The researchers—noting that the National Institutes of Health, or NIH, already gives early career scientists an advantage in their grant funding applications by not requiring them to meet the same standards regarding past productivity—suggest that the likelihood of trying out new ideas is an additional reason to give preference to early career scientists. They also suggest rethinking the rationale behind the granting of guaranteed tenure to research scientists.
“Typically, the argument made for tenure is that it frees scientists from the risks associated with failure from exploring a new or controversial insight,” the paper states. “Since after tenure, scientist’s (sic) job security is not tied to the success or failure of their research program, the argument goes, they should be more willing to try out risky ideas in their work. We find no support for this traditional argument in the data. “To the extent that senior scientists (on average) are more willing to work with new ideas, it is only in collaboration with younger, often untenured scientists,” the paper continues. “Of course, there may still be a case to be made for tenure that is based on the productive role played by senior scientists in encouraging novel scientific exploration by their junior colleagues, as well as other arguments such as the freedom to teach without fear of censorship.” But the researchers do not suggest the need to revamp the process of granting tenure—at least not yet, saying: “A full evaluation of the costs and benefits of tenure is needed before it is time to rethink tenure altogether.” The “Age and the Trying Out of New Ideas” study drew a mixture of reactions in academe. Sylvester James Gates Jr., a noted theoretical physicist at the University of Maryland, College Park, recounted his own experience as a young graduate student at MIT and “being the only person in the entire physics department to figure out that a new idea—called “supersymmetry”—would become the most dominant one throughout the 40 years since.” “I was free to innovate and take a chance when I was young because I had nothing to lose and had not been overwhelmed with ‘knowing too much,’” said Gates, who wrote MIT’s first Ph.D. thesis on supersymmetry when he was a student there. “But I have been free to innovate and take a chance as an old hand since the security of my career, reputation, and position was not at stake in my mind.” Gates, who serves on the President’s Council of Advisors on Science and Technology, or PCAST, says he is currently working in what he expects to be the final decade of his career. “And in this period I think I am likely doing the most productive work of my career,” Gates said. “This phase of my work is high risk and, without the security of the faculty positions I hold currently, I am not certain I would be as confident or comfortable straying away from the path that is the accepted one.”
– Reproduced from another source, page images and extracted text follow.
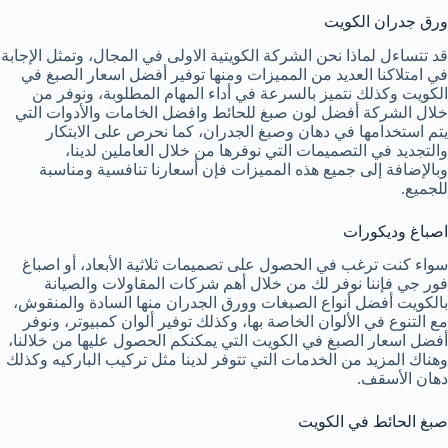
ورق جدران الكويت
قد تتساءل لماذا نحن الشركة الكويتية الاولى في المجال، وتمثل الإجابة
في امتلاكنا العديد من المميزات ومنها توفير أفضل اسعار الصبغ في
الكويت وكذلك نتميز بالسرعة في أداء المهام المطلوبة، ونوفر من
خلال الشركة أفضل لون صبغ للحائط وافضل الخامات والأدوات التي
يتم استخدامها في دهان وصبغ الجدران، كما نحرص على الابتكار
والتجديد في التصميمات التي نوفرها من خلال العاملين لدينا،
وبالإضافة إلى جميع هذه المميزات فإن أسعارنا تنافسية ومناسبة
للجميع.
اصباغ وديكورات
سواء كنت ترغب في الحصول على تصميمات ثلاثية الأبعاد، أو اصباغ
فور جي فإننا نوفر لك من خلال أهم شركات المقاولات والصيانة
بالكويت أفضل أنواع الصبغات وورق الجدران منها السادة والمنقوش،
مع التنوع في الألوان الخاصة بها، وكذلك توفير ألوان كمبيوتر، ونوفر
أفضل اسعار الصبغ في الكويت التي يمكنكم الحصول عليها من خلالنا،
وهناك المزيد من الخدمات التي تتوفر لدينا مثل تركيب الباركيه وكذلك
دهان الأسقف.
صبغ الحائط في الكويت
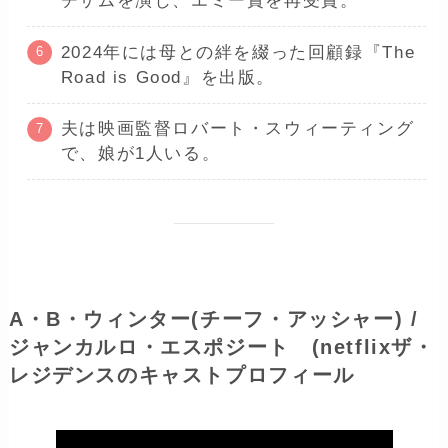
チザムを演じ、エミー賞を再受賞。
2024年には母との絆を綴った回顧録『The
Road is Good』を出版。
夫は映画監督ロバート・スウィーティング
で、娘が1人いる。
A・B・ウィンター
(チーフ・アッシャー)
/
ジャンカルロ・エスポジート (netflixザ・
レジデンスのキャストプロフィール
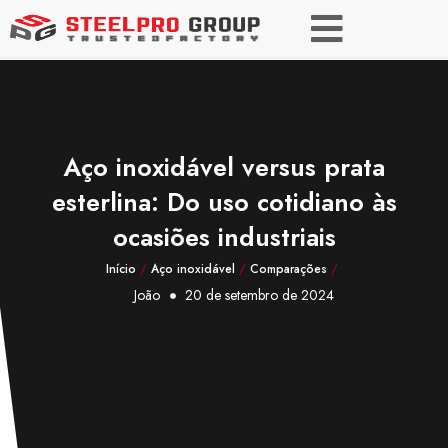
Aço inoxidável versus prata
esterlina: Do uso cotidiano às
ocasiões industriais
Início
/
Aço inoxidável
/
Comparações
/
João
20 de setembro de 2024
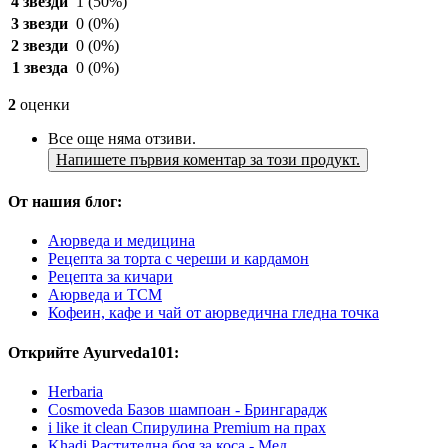
4 звезди
1
(50%)
3 звезди
0
(0%)
2 звезди
0
(0%)
1 звезда
0
(0%)
2
оценки
Все още няма отзиви.
Напишете първия коментар за този продукт.
От нашия блог:
Аюрведа и медицина
Рецепта за торта с череши и кардамон
Рецепта за кичари
Аюрведа и TCM
Кофеин, кафе и чай от аюрведична гледна точка
Открийте Ayurveda101:
Herbaria
Cosmoveda Базов шампоан - Брингарадж
i like it clean Спирулина Premium на прах
Khadi Растителна боя за коса - Мед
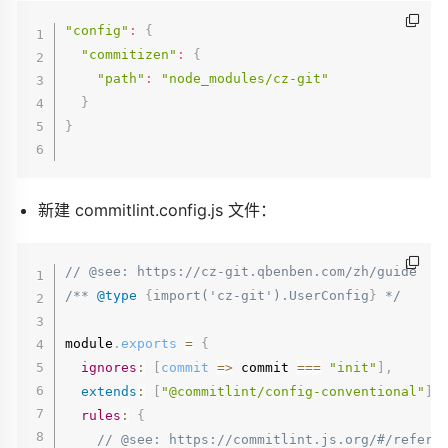
"config"
:
{
"commitizen"
:
{
"path"
:
"node_modules/cz-git"
}
}
新建 commitlint.config.js 文件：
// @see: https://cz-git.qbenben.com/zh/guide
/** 
@type
{
import('cz-git').UserConfig
}
 */
module
.
exports
=
{
ignores
:
[
commit
=>
 commit 
===
"init"
]
,
extends
:
[
"@commitlint/config-conventional"
]
,
rules
:
{
// @see: https://commitlint.js.org/#/refere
Scott Reid, a communication professor at the University of California, Santa Barbara, who has researched “status hierarchies” and “social judgment and perceptions,” said the focus should be on the merits of an idea, not the characteristics of the person. “Given the massive potential for conflict for resources, and that it involves not just age, but other social groups, I’d think that the most productive strategy would be to focus on leveling the playing field,” Reid said. “As a general principle, people with the best ideas being judged by a ‘jury of their peers’ seems like a good way to improve science.”